Stored records:
━━━━━━━━━━━━━━━━━━━━

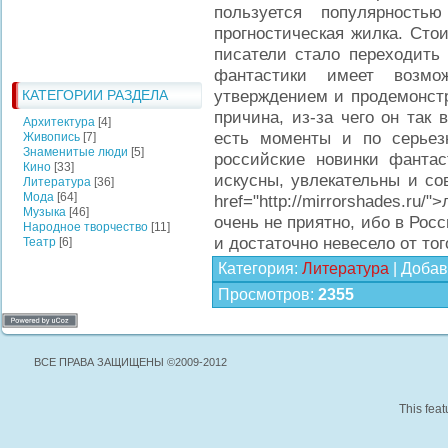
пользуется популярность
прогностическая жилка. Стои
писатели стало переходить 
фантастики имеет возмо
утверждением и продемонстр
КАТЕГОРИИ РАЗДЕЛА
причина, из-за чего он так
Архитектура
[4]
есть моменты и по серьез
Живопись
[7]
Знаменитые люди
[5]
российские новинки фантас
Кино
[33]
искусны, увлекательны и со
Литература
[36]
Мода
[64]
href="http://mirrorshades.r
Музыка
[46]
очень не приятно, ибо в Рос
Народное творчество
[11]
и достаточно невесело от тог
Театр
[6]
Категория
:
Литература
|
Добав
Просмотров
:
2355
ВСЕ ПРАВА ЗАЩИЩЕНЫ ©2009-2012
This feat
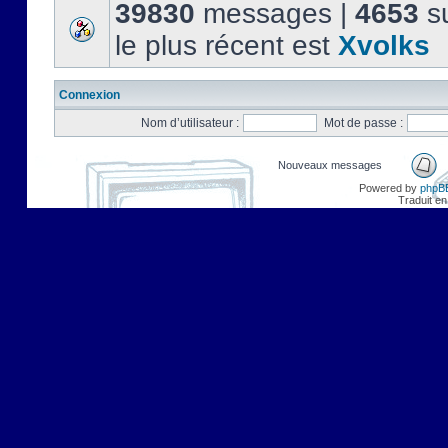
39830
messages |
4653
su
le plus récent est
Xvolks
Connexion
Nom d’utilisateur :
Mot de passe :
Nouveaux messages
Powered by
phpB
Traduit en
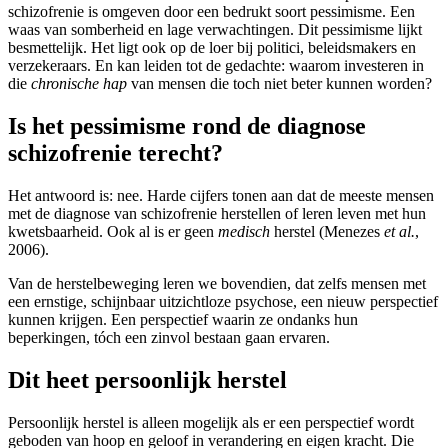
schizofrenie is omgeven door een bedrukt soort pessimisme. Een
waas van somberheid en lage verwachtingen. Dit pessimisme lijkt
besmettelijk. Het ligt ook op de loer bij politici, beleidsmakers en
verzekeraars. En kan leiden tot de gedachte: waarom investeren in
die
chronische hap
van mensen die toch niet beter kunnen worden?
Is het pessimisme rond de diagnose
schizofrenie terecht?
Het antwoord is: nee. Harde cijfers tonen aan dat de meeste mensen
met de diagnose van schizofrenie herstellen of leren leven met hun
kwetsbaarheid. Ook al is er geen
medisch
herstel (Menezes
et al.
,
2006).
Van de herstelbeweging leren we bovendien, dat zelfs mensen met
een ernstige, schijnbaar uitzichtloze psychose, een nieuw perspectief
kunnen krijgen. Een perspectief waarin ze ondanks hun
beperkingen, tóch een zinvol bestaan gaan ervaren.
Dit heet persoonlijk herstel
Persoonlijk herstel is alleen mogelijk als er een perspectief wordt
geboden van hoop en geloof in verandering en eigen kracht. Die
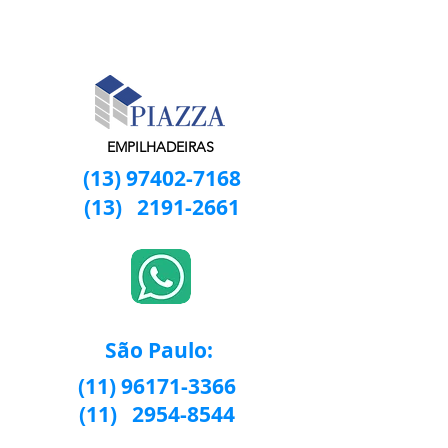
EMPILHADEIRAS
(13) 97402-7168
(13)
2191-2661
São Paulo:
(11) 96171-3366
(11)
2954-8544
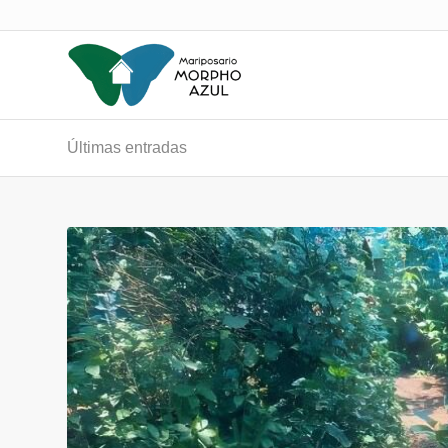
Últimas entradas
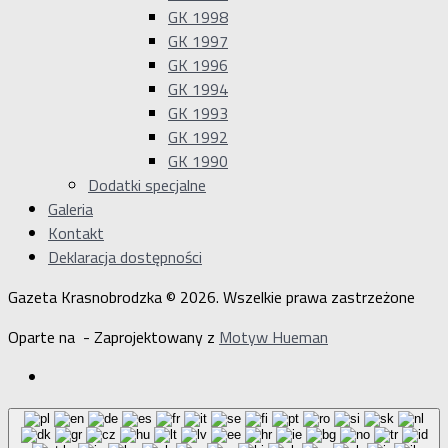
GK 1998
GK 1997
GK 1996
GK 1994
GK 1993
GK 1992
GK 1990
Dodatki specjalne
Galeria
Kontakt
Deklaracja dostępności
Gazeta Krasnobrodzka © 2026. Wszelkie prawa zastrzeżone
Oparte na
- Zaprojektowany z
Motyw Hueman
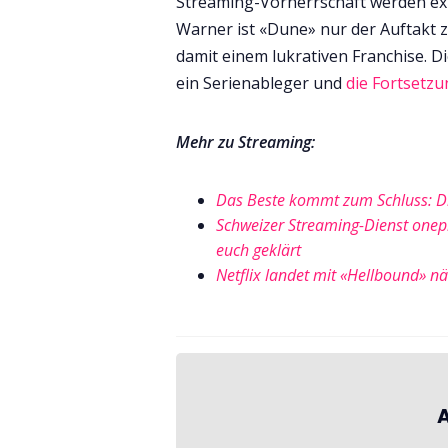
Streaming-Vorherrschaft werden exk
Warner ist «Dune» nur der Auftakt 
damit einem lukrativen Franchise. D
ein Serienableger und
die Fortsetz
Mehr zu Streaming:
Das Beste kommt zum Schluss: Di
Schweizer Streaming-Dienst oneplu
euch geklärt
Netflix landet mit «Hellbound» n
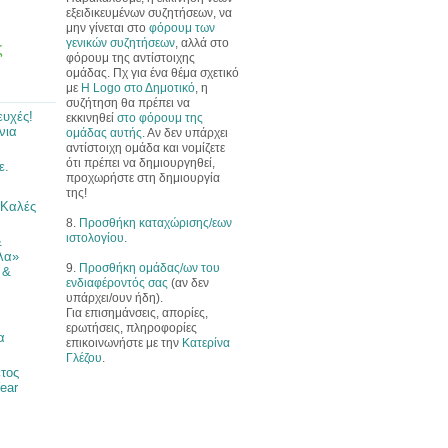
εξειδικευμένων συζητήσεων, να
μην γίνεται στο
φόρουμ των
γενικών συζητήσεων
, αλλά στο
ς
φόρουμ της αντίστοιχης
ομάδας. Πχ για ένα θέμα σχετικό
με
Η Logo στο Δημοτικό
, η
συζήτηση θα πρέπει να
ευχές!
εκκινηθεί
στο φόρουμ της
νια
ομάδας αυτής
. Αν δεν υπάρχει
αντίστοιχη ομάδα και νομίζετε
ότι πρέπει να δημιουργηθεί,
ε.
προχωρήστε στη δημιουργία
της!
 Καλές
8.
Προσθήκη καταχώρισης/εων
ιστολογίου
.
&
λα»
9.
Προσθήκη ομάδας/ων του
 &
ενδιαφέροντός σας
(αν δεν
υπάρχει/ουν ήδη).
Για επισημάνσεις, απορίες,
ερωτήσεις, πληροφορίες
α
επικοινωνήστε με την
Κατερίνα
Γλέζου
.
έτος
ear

━━━━━━━━━━━━━━━━━━━━

**YOUR OBJECTIVE:**
Where does the word "φόρουμ" occur in the data? Copy every line that has it.

**OUTPUT BELOW:**
φόρουμ των
φόρουμ της αντίστοιχης
στο φόρουμ της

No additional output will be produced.